In 1978 the Medical Council in Portugal charged him with establishing a Specialty College for Neurosurgery, to set standards for training and assessment according to EANS guidelines. He was elected Portuguese delegate to the European Association of Neurosurgical Societies in 1980.

Retaining his links with British Neurosurgery he remained an Associate Member of the SBNS and in 1987 he was invited to join the editorial board of the then fledgling British Journal of Neurosurgery.

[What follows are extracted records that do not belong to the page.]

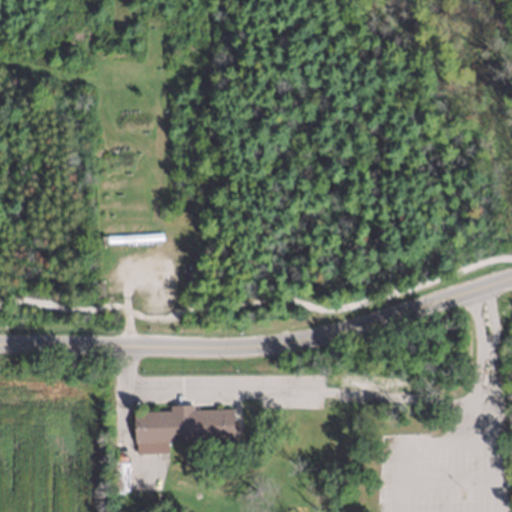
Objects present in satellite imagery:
road: (255, 279)
building: (97, 289)
road: (259, 340)
road: (485, 347)
road: (283, 386)
road: (478, 402)
building: (180, 423)
building: (182, 427)
building: (243, 428)
building: (116, 475)
building: (122, 476)
road: (407, 481)
road: (498, 494)
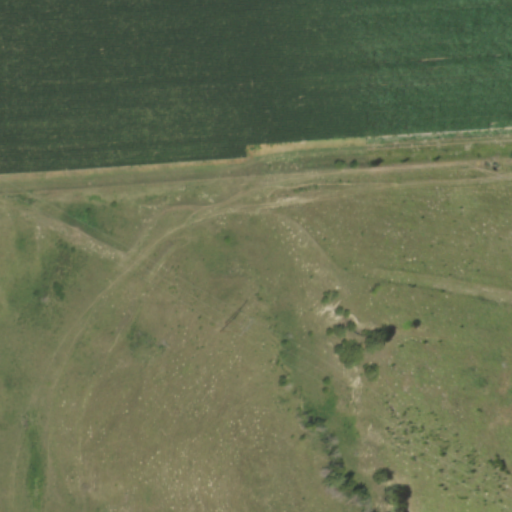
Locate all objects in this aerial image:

From his student days Rocha Melo was a prominent member of groups agitating for democratic change (Movimento de Unidade Democratica). This was a life-long commitment, pursued regardless of personal hazard. Following the “Carnation Revolution” of 25th April 1974 he was appointed a member of the Municipal Assembly in Penafiel, participated in the Manifesto Reformador, and served on a commission for the rehabilitation of political prisioners.

For many years a collector of modern painting and supporter of emerging artists, in more settled times Rocha Melo became involved in the creation of the Serralves Gallery for Contemporary Art in Porto, serving on the board of that Foundation from 1989 to 1997.

On retirement in 1993 Rocha Melo was decorated by the President of Portugal, Mario Soares, with the Grande Ordem Militar de Sant'Iago da Espada. In 1996 he was made an Honorary Citizen of Penafiel. He was identified as one of the leading citizens of Porto in that city's Year of Culture in 1998. In 2007 he was made a Freeman of the City of Porto (Medalha Municipal de Merito) with a ceremony on the April 25th. His final illness prevented his attendance.

Rocha Melo concealed, within a frame not apparently robust, a personality of great strength and determination, braced by innate conviction. Shrewd and quick-witted, he was a man of wide knowledge and cultivated taste. He was at ease in any company. He was a supreme ambassador for Portuguese neurosurgery.

He married, in August 1955, Maria Helena Larcher Graca, who supported him in all his ventures. A son Alan, born in Edinburgh, is now a family doctor in Penafiel. A daughter, Maria-Joao, holds a senior nursing post at the Hospital Santo Antonio. A granddaughter follows him in Medicine. Three nephews are neurologist, neurosurgeon and neuroradiologist respectively.